They sat and smoked atop tanks, dressed in their fatigues and ubiquitous pakols.
They peeked at passersby from behind stacked sandbags at intersections.
Not that Laila went out much anymore. And, when she did, she was always accompanied by Tariq, who seemed to relish this chivalric duty.
“I bought a gun,” he said one day. They were sitting outside, on the ground beneath the pear tree in Laila's yard.
He showed her. He said it was a semiautomatic, a Beretta. To Laila, it merely looked black and deadly.
“I don't like it,” she said. “Guns scare me.” Tariq turned the magazine over in his hand.
“They found three bodies in a house in Karteh Seh last week,” he said. “Did you hear? Sisters. All three raped. Their throats slashed.”

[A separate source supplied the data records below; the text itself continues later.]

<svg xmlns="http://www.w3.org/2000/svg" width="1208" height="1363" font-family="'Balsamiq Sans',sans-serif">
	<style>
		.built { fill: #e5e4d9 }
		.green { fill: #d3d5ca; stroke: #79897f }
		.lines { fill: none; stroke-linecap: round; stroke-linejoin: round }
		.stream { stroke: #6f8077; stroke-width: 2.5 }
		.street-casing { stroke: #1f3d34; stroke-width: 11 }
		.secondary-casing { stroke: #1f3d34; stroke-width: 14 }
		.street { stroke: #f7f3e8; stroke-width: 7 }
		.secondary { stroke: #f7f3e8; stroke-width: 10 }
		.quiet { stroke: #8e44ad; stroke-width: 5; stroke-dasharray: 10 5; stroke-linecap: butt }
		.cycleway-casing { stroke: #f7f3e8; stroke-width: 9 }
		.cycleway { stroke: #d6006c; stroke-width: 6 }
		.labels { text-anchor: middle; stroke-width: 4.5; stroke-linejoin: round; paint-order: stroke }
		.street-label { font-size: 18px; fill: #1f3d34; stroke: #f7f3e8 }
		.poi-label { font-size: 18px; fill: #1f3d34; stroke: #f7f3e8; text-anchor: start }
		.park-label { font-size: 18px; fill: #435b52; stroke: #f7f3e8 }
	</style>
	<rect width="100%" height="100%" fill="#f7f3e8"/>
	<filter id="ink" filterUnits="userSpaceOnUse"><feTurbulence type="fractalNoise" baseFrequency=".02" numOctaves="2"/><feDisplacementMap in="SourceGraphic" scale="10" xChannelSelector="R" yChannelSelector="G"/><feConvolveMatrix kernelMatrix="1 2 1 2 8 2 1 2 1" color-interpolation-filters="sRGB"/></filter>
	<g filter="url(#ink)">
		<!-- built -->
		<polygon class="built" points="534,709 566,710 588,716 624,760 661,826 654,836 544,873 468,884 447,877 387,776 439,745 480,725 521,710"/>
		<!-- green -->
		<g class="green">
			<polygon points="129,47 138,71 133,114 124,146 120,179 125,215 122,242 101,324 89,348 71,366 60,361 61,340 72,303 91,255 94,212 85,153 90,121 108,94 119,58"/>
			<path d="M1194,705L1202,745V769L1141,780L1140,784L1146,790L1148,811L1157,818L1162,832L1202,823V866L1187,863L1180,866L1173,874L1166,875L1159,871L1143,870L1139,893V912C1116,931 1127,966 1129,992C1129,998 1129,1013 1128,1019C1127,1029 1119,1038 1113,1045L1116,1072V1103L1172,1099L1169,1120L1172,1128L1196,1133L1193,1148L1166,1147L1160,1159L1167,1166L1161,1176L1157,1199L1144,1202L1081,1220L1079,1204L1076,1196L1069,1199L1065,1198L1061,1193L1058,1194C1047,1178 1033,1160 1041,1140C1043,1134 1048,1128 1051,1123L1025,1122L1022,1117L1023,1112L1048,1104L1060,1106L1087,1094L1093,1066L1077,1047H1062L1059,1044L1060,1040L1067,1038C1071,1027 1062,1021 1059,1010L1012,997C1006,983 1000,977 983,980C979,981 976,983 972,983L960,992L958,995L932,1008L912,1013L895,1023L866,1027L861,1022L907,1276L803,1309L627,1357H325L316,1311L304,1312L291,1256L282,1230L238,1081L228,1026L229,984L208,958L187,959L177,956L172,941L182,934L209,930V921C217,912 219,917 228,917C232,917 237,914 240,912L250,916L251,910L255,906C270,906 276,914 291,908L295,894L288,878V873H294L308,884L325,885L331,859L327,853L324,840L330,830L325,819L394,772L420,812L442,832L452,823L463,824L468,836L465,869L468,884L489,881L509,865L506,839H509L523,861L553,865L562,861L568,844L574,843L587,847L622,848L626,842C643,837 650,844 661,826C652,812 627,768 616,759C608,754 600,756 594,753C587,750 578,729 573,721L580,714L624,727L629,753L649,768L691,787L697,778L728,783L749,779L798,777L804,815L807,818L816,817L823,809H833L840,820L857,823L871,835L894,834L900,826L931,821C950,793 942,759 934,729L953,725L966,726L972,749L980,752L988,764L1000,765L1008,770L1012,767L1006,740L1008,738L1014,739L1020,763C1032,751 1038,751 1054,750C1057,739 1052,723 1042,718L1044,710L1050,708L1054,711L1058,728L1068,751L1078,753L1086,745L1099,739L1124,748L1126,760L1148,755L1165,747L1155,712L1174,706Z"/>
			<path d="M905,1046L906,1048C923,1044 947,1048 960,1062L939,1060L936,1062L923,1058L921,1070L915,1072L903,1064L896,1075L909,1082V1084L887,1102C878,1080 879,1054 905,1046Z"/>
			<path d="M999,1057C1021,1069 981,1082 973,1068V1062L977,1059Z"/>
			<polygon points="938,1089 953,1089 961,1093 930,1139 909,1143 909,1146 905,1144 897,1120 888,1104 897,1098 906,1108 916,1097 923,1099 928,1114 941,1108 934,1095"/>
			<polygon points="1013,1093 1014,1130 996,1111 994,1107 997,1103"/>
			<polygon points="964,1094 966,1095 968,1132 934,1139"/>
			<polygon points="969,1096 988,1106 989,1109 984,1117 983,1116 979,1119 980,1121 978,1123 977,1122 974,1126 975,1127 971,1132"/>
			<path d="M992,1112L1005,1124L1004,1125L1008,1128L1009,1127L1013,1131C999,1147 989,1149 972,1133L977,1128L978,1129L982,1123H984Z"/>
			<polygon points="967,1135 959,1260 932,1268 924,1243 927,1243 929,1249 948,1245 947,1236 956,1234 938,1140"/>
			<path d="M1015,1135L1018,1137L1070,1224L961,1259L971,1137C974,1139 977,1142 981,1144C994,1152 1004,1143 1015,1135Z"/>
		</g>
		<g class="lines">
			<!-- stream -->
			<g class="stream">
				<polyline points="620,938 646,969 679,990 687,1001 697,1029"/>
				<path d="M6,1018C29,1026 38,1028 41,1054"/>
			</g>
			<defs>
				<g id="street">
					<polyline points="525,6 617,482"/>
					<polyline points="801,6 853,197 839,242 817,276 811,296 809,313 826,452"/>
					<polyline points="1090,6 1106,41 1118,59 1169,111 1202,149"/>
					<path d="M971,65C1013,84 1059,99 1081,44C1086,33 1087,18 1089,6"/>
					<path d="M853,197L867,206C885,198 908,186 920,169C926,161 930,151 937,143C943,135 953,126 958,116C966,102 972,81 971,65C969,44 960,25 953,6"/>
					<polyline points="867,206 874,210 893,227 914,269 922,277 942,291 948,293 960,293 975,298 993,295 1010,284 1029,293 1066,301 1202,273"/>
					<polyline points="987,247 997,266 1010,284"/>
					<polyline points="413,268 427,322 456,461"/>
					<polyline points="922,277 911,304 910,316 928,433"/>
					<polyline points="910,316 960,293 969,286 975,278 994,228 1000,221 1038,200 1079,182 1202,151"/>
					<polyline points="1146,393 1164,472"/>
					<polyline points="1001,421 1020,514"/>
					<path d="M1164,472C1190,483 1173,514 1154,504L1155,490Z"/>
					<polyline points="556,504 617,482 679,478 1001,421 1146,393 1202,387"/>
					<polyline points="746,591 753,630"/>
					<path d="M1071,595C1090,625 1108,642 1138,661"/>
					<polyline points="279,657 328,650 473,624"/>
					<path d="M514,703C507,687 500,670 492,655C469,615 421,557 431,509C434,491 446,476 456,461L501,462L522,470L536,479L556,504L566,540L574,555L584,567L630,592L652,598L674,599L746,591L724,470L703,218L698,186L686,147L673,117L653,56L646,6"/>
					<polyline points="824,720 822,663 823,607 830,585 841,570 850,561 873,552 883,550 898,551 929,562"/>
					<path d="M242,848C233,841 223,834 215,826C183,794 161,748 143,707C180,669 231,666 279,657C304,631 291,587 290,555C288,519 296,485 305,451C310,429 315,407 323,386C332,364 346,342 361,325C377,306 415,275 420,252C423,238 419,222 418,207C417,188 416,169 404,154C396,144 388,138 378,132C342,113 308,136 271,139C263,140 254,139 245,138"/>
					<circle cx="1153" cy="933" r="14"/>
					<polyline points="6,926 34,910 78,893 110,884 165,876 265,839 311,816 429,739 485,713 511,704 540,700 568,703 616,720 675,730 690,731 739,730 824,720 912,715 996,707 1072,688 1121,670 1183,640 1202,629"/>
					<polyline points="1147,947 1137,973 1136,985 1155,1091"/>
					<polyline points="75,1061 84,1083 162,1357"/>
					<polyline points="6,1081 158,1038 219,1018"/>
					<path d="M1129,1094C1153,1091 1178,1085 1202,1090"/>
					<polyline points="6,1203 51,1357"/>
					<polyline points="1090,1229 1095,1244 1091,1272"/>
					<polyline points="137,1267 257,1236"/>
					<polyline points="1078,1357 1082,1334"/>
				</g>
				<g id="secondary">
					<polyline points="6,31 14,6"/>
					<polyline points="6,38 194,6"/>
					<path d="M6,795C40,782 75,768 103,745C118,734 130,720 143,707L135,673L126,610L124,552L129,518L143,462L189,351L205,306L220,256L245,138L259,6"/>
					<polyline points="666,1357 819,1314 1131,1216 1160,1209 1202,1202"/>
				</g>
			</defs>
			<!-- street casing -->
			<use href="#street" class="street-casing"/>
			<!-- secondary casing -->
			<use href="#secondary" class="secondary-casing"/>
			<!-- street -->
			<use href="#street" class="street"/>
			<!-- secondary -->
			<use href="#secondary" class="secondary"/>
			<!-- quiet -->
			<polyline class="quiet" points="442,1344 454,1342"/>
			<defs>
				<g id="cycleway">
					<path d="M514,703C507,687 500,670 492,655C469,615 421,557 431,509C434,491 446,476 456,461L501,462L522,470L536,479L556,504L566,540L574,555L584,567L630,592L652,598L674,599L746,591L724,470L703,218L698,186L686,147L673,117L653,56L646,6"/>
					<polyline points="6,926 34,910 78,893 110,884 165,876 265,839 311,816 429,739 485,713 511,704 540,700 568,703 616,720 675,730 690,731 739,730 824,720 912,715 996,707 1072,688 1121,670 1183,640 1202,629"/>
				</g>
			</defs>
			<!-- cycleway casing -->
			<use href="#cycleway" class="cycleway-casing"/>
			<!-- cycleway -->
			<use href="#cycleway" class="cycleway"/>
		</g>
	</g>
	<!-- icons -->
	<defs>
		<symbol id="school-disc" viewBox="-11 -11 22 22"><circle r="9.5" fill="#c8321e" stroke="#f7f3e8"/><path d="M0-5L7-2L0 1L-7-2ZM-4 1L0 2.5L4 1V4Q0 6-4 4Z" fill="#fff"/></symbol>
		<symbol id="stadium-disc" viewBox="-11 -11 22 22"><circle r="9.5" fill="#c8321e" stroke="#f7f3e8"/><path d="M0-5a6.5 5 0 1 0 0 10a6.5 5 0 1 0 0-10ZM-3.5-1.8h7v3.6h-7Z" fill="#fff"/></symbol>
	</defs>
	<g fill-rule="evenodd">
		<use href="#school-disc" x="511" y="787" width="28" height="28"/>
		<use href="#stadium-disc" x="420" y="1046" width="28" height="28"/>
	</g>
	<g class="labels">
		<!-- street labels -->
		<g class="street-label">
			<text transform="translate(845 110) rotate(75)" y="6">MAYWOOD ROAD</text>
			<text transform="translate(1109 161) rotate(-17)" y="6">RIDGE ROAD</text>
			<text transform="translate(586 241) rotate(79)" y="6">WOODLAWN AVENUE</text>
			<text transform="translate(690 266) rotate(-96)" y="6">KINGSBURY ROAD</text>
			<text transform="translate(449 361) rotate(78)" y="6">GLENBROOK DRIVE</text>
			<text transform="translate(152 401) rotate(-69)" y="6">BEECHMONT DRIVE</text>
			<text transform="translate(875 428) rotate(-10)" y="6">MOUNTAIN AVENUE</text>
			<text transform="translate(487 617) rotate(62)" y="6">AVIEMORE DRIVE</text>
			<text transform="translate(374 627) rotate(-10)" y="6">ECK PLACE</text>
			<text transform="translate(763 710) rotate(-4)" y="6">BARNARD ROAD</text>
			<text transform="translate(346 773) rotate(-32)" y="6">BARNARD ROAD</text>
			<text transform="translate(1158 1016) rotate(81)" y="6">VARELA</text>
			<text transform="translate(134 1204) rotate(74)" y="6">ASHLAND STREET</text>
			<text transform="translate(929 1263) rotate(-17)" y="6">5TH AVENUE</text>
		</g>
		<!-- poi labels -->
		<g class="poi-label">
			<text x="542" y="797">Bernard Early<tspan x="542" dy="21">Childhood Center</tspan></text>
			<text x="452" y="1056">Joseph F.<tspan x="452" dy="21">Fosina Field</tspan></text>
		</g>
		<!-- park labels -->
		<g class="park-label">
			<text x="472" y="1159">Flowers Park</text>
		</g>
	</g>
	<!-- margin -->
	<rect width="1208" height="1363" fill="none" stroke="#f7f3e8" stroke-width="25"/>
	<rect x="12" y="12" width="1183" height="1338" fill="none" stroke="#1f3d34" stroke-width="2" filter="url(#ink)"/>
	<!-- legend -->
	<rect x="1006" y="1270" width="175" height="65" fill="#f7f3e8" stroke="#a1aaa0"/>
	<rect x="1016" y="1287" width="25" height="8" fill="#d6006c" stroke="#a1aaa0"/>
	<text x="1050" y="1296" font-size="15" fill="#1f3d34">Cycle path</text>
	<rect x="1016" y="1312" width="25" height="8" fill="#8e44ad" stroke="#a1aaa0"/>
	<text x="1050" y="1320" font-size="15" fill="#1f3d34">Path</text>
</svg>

Someone had bitten the rings off their fingers. You could tell, they had teeth marks.
“I don't want to hear this.” “I don't mean to upset you,” Tariq said. “But I just... I feel better carrying this.”
He was her lifeline to the streets now. He heard the word of mouth and passed it on to her.
Tariq was the one who told her, for instance, that militiamen stationed in the mountains sharpened their marksmanship
and settled wagers over said marksmanship by shooting civilians down below, men, women, children, chosen at random.